----- Dataset -----
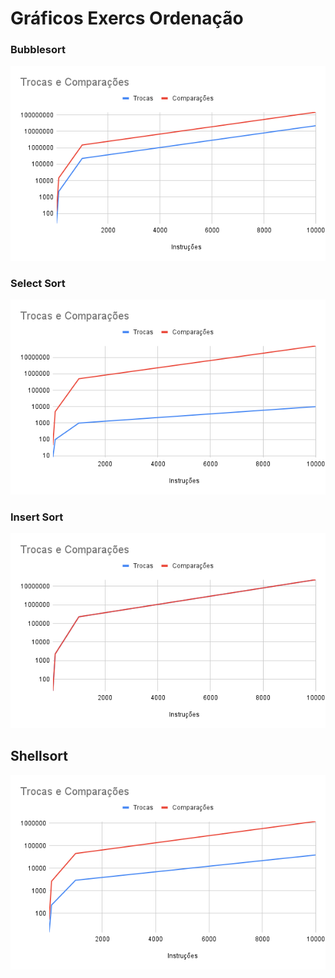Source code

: # Gráficos Exercs Ordenação

### Bubblesort

![Bubblesort](/relatorio/Imagens/ExercsOrdenacao/BuublerSort/Bubblesort.png)

### Select Sort

![SelectSort](/relatorio/Imagens/ExercsOrdenacao/SelectSort/SelectSort.png)

### Insert Sort 

![Insert Sort](/relatorio/Imagens/ExercsOrdenacao/InsertSort/Insert.png)

## Shellsort

![Shellsort](/relatorio/Imagens/ExercsOrdenacao/Shellsort/Shellsort.png)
-----
Your task: Show each line in the data where the string "Insert" appears.

Response below:
### Insert Sort 
![Insert Sort](/relatorio/Imagens/ExercsOrdenacao/InsertSort/Insert.png)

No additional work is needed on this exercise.